On Tuesday, the Committee on Energy and Commerce heard testimony on H.R. 503, the American Horse Slaughter Prevention Act. According to Blood-Horse, it was standing room only, which seems to indicate that there's some passion surrounding the topic.
Support for the bill came from Dr. Patricia Hogan, who operated on both Smarty Jones and Afleet Alex; Russell Williams, vice chairman of the American Horse Council, and T. Boone Pickens, who had this to say:
"These three foreign-owned plants slaughtered nearly 100,000 American horses in 2005," Texas oil tycoon T. Boone Pickens said in testimony. "This is a black eye on our state and nation that demands action." (Thoroughbred Times )Pickens is married to Thoroughbred owner and breeder Madeleine Paulson. Two of the three U.S. slaughterhouses are located in Texas.
Not surprisingly, America's current favorite horse was mentioned:
"Can we imagine Barbaro being sent to slaughter if he can't recover? Why should other horses be different?" asked Williams (or possibly, Dr. Hogan; the articles disagree on the source.)
Opponents point to concerns about humane care for the horses, an increase in abuse of unwanted horses, and the government's right to regulate private property. Dick Koehler, the vice president of the Beltex slaughterhouse, said, "It is a matter of choice. If you wish to do that with your horse, I believe you should have the choice to do that."
That sounds pretty cold to me. Possibly because I've been reading about how the horses are slaughtered. The written testimony of Christopher Heyde, Deputy Legislative Director with the Society for Animal Protective Legislation is online at the Society's website. It includes an alarming description of his visit to a slaughterhouse.

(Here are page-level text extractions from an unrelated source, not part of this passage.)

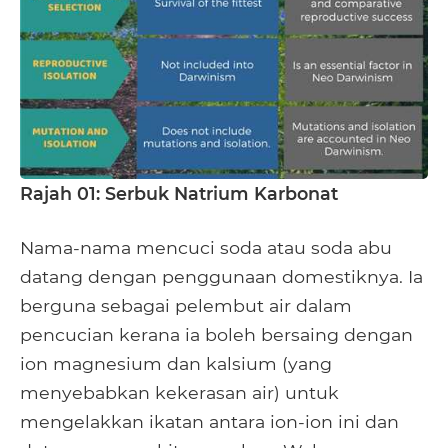
Rajah 01: Serbuk Natrium Karbonat
Nama-nama mencuci soda atau soda abu
datang dengan penggunaan domestiknya. Ia
berguna sebagai pelembut air dalam
pencucian kerana ia boleh bersaing dengan
ion magnesium dan kalsium (yang
menyebabkan kekerasan air) untuk
mengelakkan ikatan antara ion-ion ini dan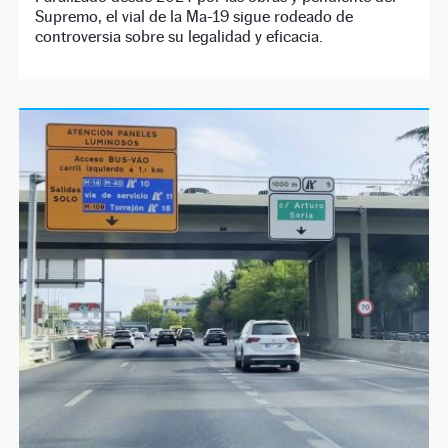
Supremo, el vial de la Ma-19 sigue rodeado de
controversia sobre su legalidad y eficacia.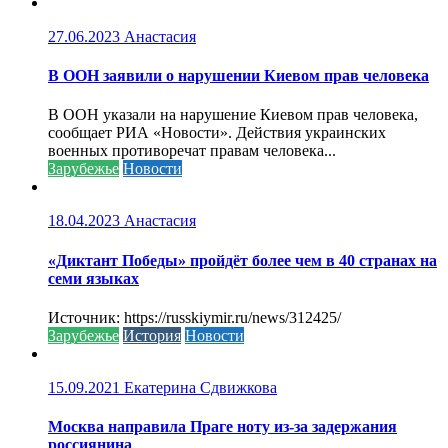
27.06.2023
Анастасия
В ООН заявили о нарушении Киевом прав человека
В ООН указали на нарушение Киевом прав человека,
сообщает РИА «Новости». Действия украинских
военных противоречат правам человека...
Зарубежье
Новости
18.04.2023
Анастасия
«Диктант Победы» пройдёт более чем в 40 странах на
семи языках
Источник: https://russkiymir.ru/news/312425/
Зарубежье
История
Новости
15.09.2021
Екатерина Сдвижкова
Москва направила Праге ноту из-за задержания
россиянина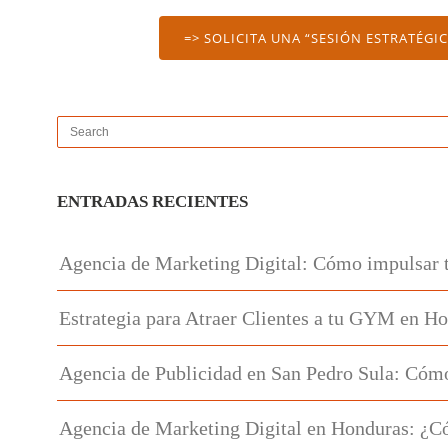
=> SOLICITA UNA “SESIÓN ESTRATÉGI
ENTRADAS RECIENTES
Agencia de Marketing Digital: Cómo impulsar 
Estrategia para Atraer Clientes a tu GYM en H
Agencia de Publicidad en San Pedro Sula: Cómo
Agencia de Marketing Digital en Honduras: ¿C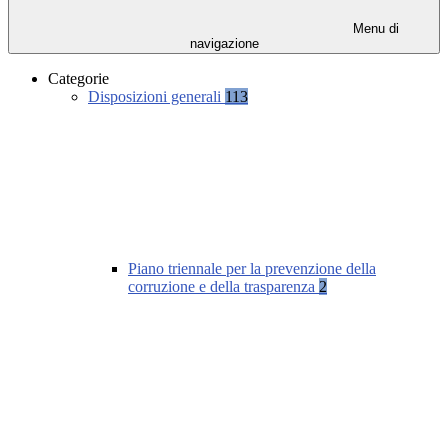
Menu di
navigazione
Categorie
Disposizioni generali
113
Piano triennale per la prevenzione della
corruzione e della trasparenza
2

Likewise, the FAQ at Animal Welfare Institute website counters the claim that the current method of slaughter is humane:
Opponents of the AHSPA portray horse slaughter as a form of humane euthanasia, citing the American Veterinary Medical Association's classification of the captive-bolt as acceptable for euthanizing equines. This simplistic presentation of the facts fails to acknowledge the vast difference between efficient administration of the captive-bolt by a highly trained veterinarian with appropriate restraint of the horse’s head (the AVMA specifies that the captive-bolt is acceptable “with appropriate restraint”) and its improper use by low-skilled slaughterhouse employees without proper head restraint. Improper use of the captive-bolt during slaughter means that horses may often endure repeated blows with the device, and may be improperly stunned as they proceed through slaughter.Somewhat more emotional arguments against the practice appear on the organization's homepage.
The Animal Welfare Council (not the above mentioned Animal Welfare Institute) released a study in June entitled Report: The Unintended Consequences of a Ban on the Humane Slaughter (Processing) of Horses in the United States [free registration required]. I haven't had time to read it yet (heck, I haven't had time to register to read it yet), so I can't summarize, but The Horse reports that the Humane Society finds the report "junk masquerading as science".

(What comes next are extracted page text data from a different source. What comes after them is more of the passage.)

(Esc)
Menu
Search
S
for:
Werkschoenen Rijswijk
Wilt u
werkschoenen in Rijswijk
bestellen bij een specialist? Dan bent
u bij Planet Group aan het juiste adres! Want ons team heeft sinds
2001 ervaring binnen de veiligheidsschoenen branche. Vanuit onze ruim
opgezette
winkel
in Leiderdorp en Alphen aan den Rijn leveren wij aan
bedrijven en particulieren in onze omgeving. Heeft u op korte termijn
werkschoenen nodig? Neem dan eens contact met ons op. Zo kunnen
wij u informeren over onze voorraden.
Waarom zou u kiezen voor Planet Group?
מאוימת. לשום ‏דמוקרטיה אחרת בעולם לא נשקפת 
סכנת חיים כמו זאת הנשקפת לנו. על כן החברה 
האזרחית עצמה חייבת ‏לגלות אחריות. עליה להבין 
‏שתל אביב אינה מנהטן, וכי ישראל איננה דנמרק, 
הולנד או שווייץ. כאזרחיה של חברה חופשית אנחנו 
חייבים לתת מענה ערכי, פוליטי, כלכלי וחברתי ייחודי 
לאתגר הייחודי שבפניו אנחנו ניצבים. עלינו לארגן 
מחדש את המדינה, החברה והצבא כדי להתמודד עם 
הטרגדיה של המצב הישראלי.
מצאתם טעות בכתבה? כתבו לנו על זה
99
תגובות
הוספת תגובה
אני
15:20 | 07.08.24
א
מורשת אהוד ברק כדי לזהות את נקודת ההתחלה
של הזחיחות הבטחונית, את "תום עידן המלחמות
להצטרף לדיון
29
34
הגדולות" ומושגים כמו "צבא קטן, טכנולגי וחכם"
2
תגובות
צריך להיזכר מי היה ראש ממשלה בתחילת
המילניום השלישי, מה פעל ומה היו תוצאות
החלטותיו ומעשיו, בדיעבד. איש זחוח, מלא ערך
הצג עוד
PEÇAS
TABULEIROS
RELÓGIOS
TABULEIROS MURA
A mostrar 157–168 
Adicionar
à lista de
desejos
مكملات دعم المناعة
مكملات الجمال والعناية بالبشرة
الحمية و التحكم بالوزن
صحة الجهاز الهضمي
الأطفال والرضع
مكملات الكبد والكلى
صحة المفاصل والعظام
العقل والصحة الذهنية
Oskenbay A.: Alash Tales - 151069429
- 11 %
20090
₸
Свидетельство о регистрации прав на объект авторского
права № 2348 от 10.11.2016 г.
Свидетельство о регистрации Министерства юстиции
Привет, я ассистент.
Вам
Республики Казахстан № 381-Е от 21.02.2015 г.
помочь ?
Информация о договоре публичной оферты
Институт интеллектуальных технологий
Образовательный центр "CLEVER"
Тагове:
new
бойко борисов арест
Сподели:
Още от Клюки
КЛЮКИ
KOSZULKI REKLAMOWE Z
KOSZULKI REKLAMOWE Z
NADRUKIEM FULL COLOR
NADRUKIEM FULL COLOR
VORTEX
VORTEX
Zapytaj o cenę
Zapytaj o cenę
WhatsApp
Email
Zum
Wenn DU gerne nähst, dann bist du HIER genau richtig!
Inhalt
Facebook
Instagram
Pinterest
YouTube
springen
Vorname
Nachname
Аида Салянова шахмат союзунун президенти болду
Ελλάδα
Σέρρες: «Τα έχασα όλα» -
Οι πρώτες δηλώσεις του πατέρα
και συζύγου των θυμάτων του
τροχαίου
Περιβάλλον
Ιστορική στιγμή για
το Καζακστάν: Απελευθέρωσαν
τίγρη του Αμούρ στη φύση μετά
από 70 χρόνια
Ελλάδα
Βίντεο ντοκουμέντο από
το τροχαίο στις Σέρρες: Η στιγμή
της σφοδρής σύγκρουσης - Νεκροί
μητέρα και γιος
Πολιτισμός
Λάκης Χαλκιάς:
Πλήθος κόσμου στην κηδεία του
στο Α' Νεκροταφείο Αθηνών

If you're looking for more background, you might want to pick up After the Finish Line by Bill Heller. Published in 2005, it's another one of the many books my library doesn't own, so I haven't seen it; however, I'm guessing the subtitle, "The Race to End Horse Slaughter in America," probably says it all.
I have been able to listen to the hearing; it's available online at the Committee 's website I'm still on the introductory remarks, where I learned from Rep. John Sweeney, one of the bill's sponsors, that Kentucky Derby winner Ferdinand was not only slaughtered overseas, but his meat was advertised with the tagline, "Eat an American champion."
That sort of stuff gives me the chills -- and makes me glad that the Thoroughbred Bloggers Alliance makes an annual donation to Old Friends.